Every Ultimate bot comes with the presets below:
US Social Security Number
Personal identity code (Austrian, Chilean, Danish, Estonian, Finnish, French, Icelandic, Italian, Latvian, Norwegian, Polish, Romanian, Slovakian, Spanish, Swedish, Swiss)
List entities like countries, cities, brands, etc.
Product Type - shoes, shirts, pants, accessories, etc.
Product color - white, black, green, blue, etc.
When to use content entities
- When there's Personal Identification Information (PII) that needs to be sanitized before data import
- When you want to collect and verify a certain piece of information. For example, order number, in chat visitor messages in order to create customized dialogue flows
- When you want to understand and identify product-specific descriptions in chat visitor messages
How it works
Once an entity is added in Settings > Content Entities, anything in chat visitor messages that match the entity pattern can be identified.
For example, you can mask any email with the placeholder <EMAIL> by adding this as a content entity in our Dashboard. And if you want to sanitize the entity, simply check the box and the underlying data/string will be redacted and it will not be stored in our database.

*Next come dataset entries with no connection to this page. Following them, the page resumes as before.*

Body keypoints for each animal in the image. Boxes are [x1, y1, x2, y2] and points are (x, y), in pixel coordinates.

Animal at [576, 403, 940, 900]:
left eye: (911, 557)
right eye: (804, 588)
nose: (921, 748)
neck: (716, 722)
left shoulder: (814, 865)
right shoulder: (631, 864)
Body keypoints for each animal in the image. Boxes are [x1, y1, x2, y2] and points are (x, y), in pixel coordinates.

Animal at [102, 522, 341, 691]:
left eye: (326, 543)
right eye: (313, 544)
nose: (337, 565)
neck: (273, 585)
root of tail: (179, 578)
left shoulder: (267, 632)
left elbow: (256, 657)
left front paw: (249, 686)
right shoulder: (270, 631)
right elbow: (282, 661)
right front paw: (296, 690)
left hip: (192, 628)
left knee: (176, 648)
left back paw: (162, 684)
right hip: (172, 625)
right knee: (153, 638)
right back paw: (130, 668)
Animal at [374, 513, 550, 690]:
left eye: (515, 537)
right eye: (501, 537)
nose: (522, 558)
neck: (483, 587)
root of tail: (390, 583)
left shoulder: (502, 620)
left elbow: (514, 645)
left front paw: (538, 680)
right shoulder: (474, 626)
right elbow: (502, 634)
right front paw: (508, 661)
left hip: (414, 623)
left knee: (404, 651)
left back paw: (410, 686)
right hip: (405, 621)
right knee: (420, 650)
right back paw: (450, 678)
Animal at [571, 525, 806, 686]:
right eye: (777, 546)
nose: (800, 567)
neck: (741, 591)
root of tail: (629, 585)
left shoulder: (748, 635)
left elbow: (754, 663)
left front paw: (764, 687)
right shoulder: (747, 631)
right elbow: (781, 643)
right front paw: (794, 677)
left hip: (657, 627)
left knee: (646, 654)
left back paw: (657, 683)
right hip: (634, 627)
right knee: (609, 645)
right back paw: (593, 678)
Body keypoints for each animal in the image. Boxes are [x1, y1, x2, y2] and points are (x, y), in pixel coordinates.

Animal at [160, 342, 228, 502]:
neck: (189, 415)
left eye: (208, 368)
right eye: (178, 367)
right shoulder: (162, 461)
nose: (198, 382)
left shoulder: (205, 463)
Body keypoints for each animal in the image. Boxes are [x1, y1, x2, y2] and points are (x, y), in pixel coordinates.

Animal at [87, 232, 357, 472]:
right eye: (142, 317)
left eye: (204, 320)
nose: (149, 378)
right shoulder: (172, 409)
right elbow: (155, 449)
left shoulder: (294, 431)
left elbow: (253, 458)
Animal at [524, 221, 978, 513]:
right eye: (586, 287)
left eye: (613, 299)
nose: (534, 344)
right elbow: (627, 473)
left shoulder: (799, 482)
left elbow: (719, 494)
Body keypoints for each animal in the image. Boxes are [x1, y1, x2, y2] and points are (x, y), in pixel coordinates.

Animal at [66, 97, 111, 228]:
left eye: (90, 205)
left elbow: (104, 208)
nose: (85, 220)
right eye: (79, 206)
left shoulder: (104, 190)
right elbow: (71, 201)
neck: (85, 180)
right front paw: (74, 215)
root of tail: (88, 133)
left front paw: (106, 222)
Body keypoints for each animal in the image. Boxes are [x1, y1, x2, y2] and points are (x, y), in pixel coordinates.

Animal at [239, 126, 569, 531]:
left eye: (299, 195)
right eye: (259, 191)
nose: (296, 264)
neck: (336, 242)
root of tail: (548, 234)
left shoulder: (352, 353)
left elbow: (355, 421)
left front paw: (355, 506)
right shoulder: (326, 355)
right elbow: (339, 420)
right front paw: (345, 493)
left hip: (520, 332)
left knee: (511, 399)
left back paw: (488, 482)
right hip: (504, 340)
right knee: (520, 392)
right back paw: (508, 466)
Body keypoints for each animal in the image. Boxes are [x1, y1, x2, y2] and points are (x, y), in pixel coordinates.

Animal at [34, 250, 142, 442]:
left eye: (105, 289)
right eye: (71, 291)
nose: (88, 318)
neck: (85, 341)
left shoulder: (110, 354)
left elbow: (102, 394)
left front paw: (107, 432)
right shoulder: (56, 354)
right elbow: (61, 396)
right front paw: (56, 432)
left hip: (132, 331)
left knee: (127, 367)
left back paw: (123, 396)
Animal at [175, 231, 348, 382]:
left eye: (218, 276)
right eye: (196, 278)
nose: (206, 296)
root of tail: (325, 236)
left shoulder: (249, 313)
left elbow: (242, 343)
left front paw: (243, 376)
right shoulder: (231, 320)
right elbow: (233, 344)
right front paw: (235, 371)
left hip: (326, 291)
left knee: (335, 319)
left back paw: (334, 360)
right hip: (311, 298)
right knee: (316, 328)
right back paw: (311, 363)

The sanitization is applied according to GDPR compliancy to sanitize any PII data.
- RegEx - All number or pattern-based entities like Phone Numbers, Order Numbers, Dates, Social Security Numbers, etc.
- List entities like Countries, Cities, Names, Product Types, Brands, etc.
How to Recognize, Collect and Save Entities
Within the Dialogue Builder, there are two ways to identify content entities and then their applications
You can use content entities to identify an entity from a visitor message either within a form or a message, but just use it to move the conversation forward before escalating. A common use case we see is to ask for verification or security information, which can be sanitized before escalation. You just use the entities to see if it follows a format or is part of a list so that the user must enter something, but it can be checked later by the human agent.
Collect and Save
This is used to then later refer to this data later on in the flow, for example, you may want to collect the email address from the user and save it to the conversation data so then if it is needed later you can save yourself the duplicative experience of asking for it again. These can be done with conditional blocks and visitor messages and what's important is to apply the action afterward to save it to the conversation data.
How to set it up?
To set up content entities:
- Go to Settings > Content Entities
- Click Add Preset or + New Entity
- Add Preset - The common ones we create for you: email, credit_card, iban, and personal_identity_code of different countries.
- + New Entity - Add your own set of rules
For more details, read how to create content entities.
Structuring Content Entity List
The Content Entities table should be organized similarly to the visitor message scenarios where the ones with the highest priority but that are the least sensitive should be placed at the top.
You can reorder the content entity list by going to Settings > Content Entities and then clicking the 3-dot menu on the top-right of the table. Select the reorder scenarios option and then the table can be reordered via drag and drop of the rows.
When using numbers to signal scenarios in channels where you cant have buttons, for example in WhatsApp, you can create multi-lingual content entity lists, including typos of each of the number scenarios. These should be ordered towards the top of the Content Entity lists to have the greatest sensitivity.
Please note - if you are using entity recognition of numbers in your scenarios, you wouldn’t want these to be confused with other entities or Intent predictions.
Therefore you would want them to check the most specific first so in case you would like to include an intent predicted like "wait a moment" in that visitor message scenario, you would want to look for that first and then the numbers - you might be looking for options 1, 2, 3 with entity recognized. Otherwise, if someone said "one sec" it would trigger scenario one instead of the intent.